Philippe réfléchit. Il ne dirait rien à son père. Profitant de l’absence de M. Ponto, parti pour passer l’après-midi à Paris, Philippe fit part de sa résolution à sa mère et n’eut pas de peine à la mettre dans ses intérêts. D’ailleurs Mme Ponto était préoccupée, elle avait à rédiger un projet de manifeste des députées féminines de la Chambre.
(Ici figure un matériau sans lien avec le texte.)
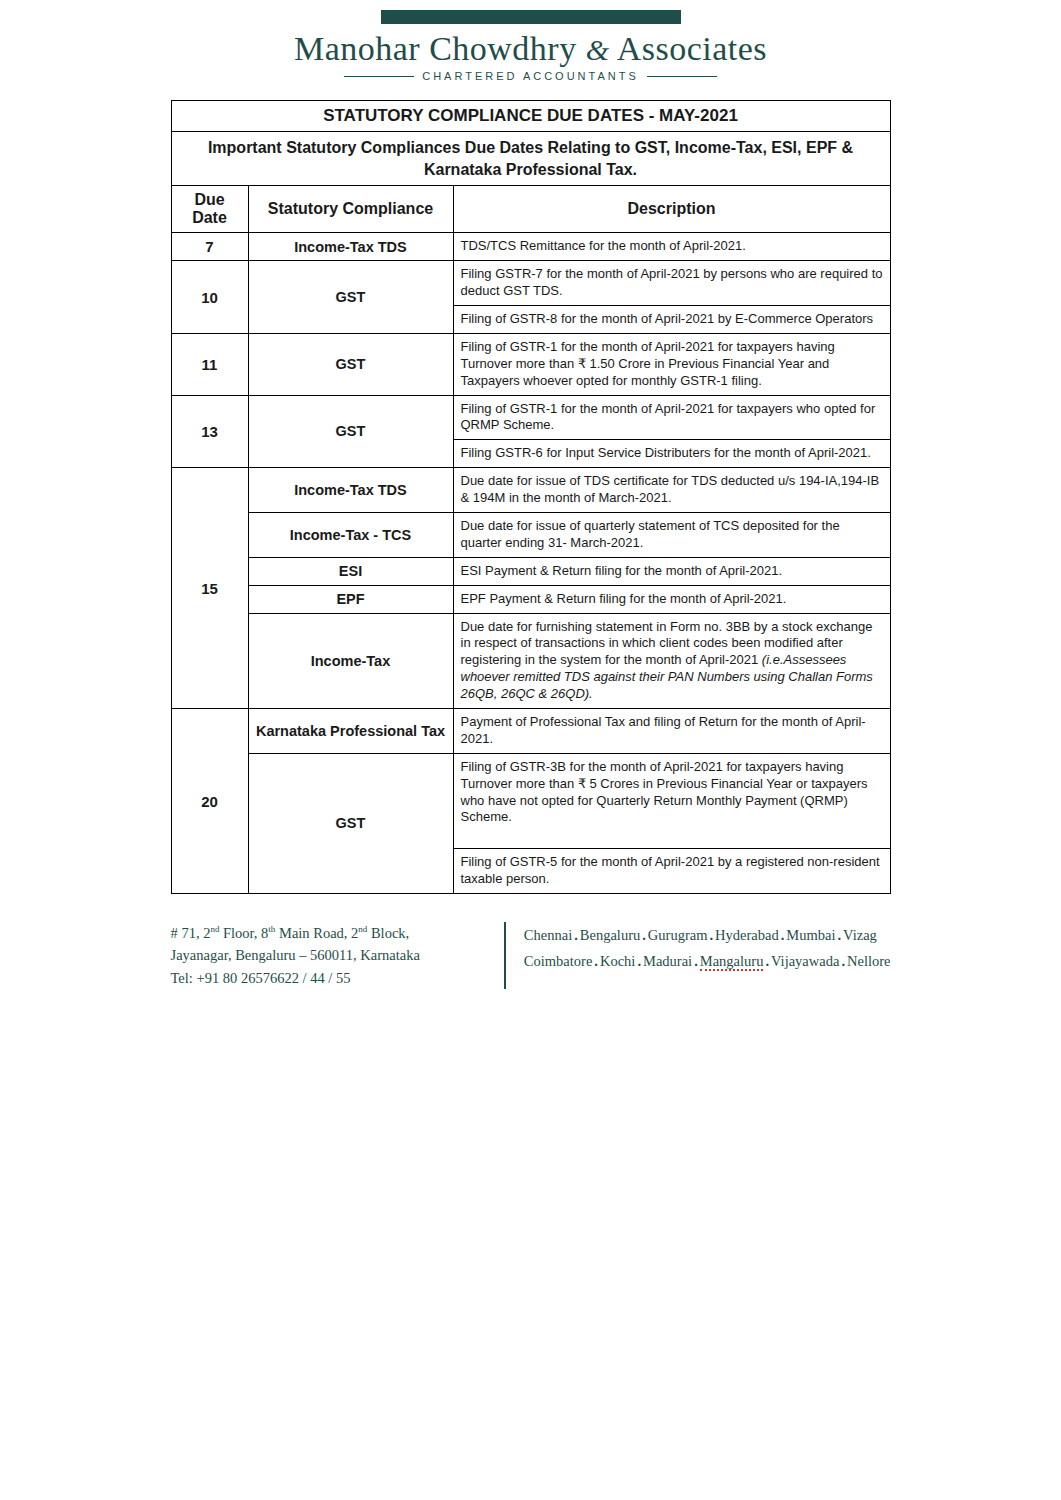Manohar Chowdhry & Associates
CHARTERED ACCOUNTANTS
| STATUTORY COMPLIANCE DUE DATES - MAY-2021 |
| Important Statutory Compliances Due Dates Relating to GST, Income-Tax, ESI, EPF & Karnataka Professional Tax. |
| Due Date | Statutory Compliance | Description |
| 7 | Income-Tax TDS | TDS/TCS Remittance for the month of April-2021. |
| 10 | GST | Filing GSTR-7 for the month of April-2021 by persons who are required to deduct GST TDS. |
| Filing of GSTR-8 for the month of April-2021 by E-Commerce Operators |
| 11 | GST | Filing of GSTR-1 for the month of April-2021 for taxpayers having Turnover more than ₹ 1.50 Crore in Previous Financial Year and Taxpayers whoever opted for monthly GSTR-1 filing. |
| 13 | GST | Filing of GSTR-1 for the month of April-2021 for taxpayers who opted for QRMP Scheme. |
| Filing GSTR-6 for Input Service Distributers for the month of April-2021. |
| 15 | Income-Tax TDS | Due date for issue of TDS certificate for TDS deducted u/s 194-IA,194-IB & 194M in the month of March-2021. |
| Income-Tax - TCS | Due date for issue of quarterly statement of TCS deposited for the quarter ending 31- March-2021. |
| ESI | ESI Payment & Return filing for the month of April-2021. |
| EPF | EPF Payment & Return filing for the month of April-2021. |
| Income-Tax | Due date for furnishing statement in Form no. 3BB by a stock exchange in respect of transactions in which client codes been modified after registering in the system for the month of April-2021 (i.e.Assessees whoever remitted TDS against their PAN Numbers using Challan Forms 26QB, 26QC & 26QD). |
| 20 | Karnataka Professional Tax | Payment of Professional Tax and filing of Return for the month of April-2021. |
| GST | Filing of GSTR-3B for the month of April-2021 for taxpayers having Turnover more than ₹ 5 Crores in Previous Financial Year or taxpayers who have not opted for Quarterly Return Monthly Payment (QRMP) Scheme. |
| Filing of GSTR-5 for the month of April-2021 by a registered non-resident taxable person. |
# 71, 2nd Floor, 8th Main Road, 2nd Block,
Jayanagar, Bengaluru – 560011, Karnataka
Tel: +91 80 26576622 / 44 / 55
Chennai. Bengaluru. Gurugram. Hyderabad. Mumbai. Vizag
Coimbatore. Kochi. Madurai. Mangaluru. Vijayawada. Nellore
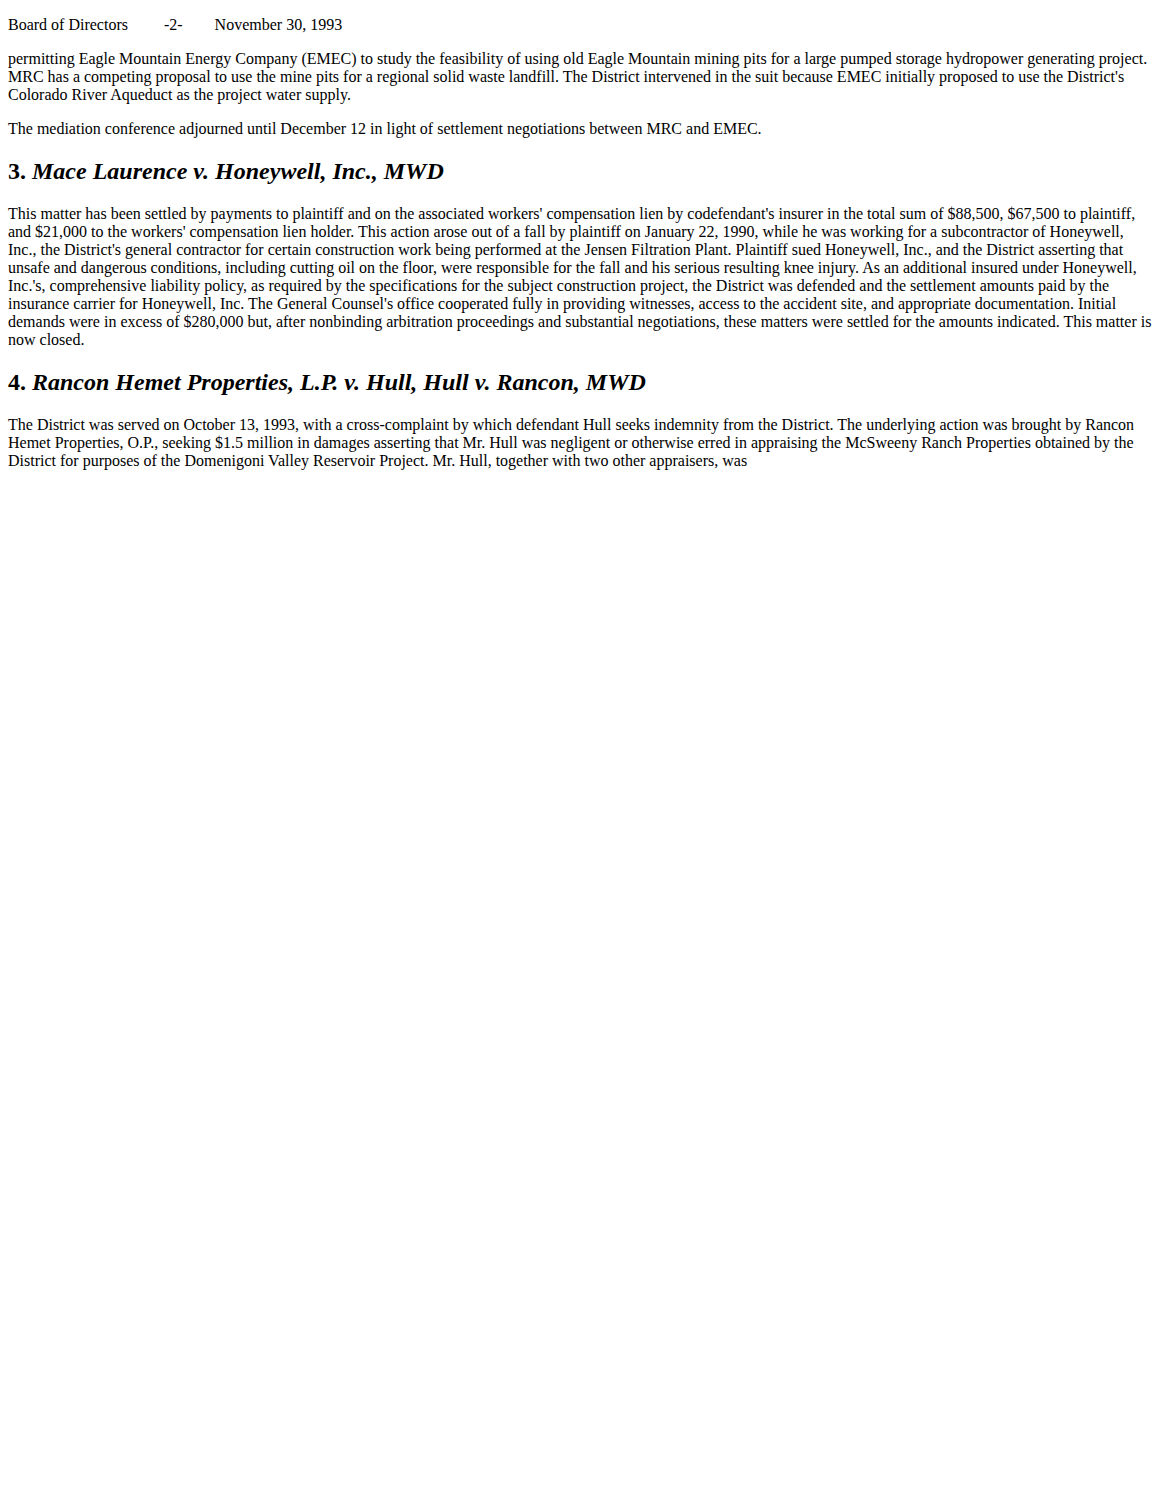Board of Directors -2- November 30, 1993
permitting Eagle Mountain Energy Company (EMEC) to study the feasibility of using old Eagle Mountain mining pits for a large pumped storage hydropower generating project. MRC has a competing proposal to use the mine pits for a regional solid waste landfill. The District intervened in the suit because EMEC initially proposed to use the District's Colorado River Aqueduct as the project water supply.
The mediation conference adjourned until December 12 in light of settlement negotiations between MRC and EMEC.
3. Mace Laurence v. Honeywell, Inc., MWD
This matter has been settled by payments to plaintiff and on the associated workers' compensation lien by codefendant's insurer in the total sum of $88,500, $67,500 to plaintiff, and $21,000 to the workers' compensation lien holder. This action arose out of a fall by plaintiff on January 22, 1990, while he was working for a subcontractor of Honeywell, Inc., the District's general contractor for certain construction work being performed at the Jensen Filtration Plant. Plaintiff sued Honeywell, Inc., and the District asserting that unsafe and dangerous conditions, including cutting oil on the floor, were responsible for the fall and his serious resulting knee injury. As an additional insured under Honeywell, Inc.'s, comprehensive liability policy, as required by the specifications for the subject construction project, the District was defended and the settlement amounts paid by the insurance carrier for Honeywell, Inc. The General Counsel's office cooperated fully in providing witnesses, access to the accident site, and appropriate documentation. Initial demands were in excess of $280,000 but, after nonbinding arbitration proceedings and substantial negotiations, these matters were settled for the amounts indicated. This matter is now closed.
4. Rancon Hemet Properties, L.P. v. Hull, Hull v. Rancon, MWD
The District was served on October 13, 1993, with a cross-complaint by which defendant Hull seeks indemnity from the District. The underlying action was brought by Rancon Hemet Properties, O.P., seeking $1.5 million in damages asserting that Mr. Hull was negligent or otherwise erred in appraising the McSweeny Ranch Properties obtained by the District for purposes of the Domenigoni Valley Reservoir Project. Mr. Hull, together with two other appraisers, was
Le temps lui manquait pour discuter avec son fils ; en outre, elle n’aimait pas beaucoup la mère de Mlle Cardonnaz, qui l’avait sourdement combattue dans les comités du xxxiiie arrondissement, de sorte qu’elle fut enchantée d’être agréable à son fils et désagréable à Mme Cardonnaz.

Barnabette, camarade de collège d’Hélène, entra aussi dans le parti de son frère et voulut immédiatement aller embrasser sa future à l’hôtel de Rouen.

Philippe avait son plan.

En conséquence de ce plan, quelques jours après, un matin que M. Ponto était parti pour Paris, M. l’administrateur de l’agence centrale conduisait Hélène, vêtue de blanc, à la mairie de Mancheville, et se rencontrait dans la salle des mariages avec la famille Ponto, moins M. Ponto. Après les formalités d’usage, M. le maire de Mancheville se penchant vers le téléphone de la mairie, fit sonner le timbre et dit ces simples mots :

« Mettez-moi en communication avec M. Raphaël Ponto, rue de Chatou, à Paris. »

Une sonnerie annonça au bout d’une minute que la communication était établie.

« Monsieur Raphaël Ponto, consentez-vous au mariage de M. Philippe Ponto avec…

— Tiens, reprit la voix de M. Ponto, c’est donc pour aujourd’hui ?… je suis si distrait que je l’avais oublié…

— Monsieur Raphaël Ponto, consentez-vous au…

— Oui ! répondit M. Ponto ; excusez-moi, je suis occupé, séance du conseil de Central-Tube. Dites à Mme Ponto que je serai à Mancheville pour le dîner. »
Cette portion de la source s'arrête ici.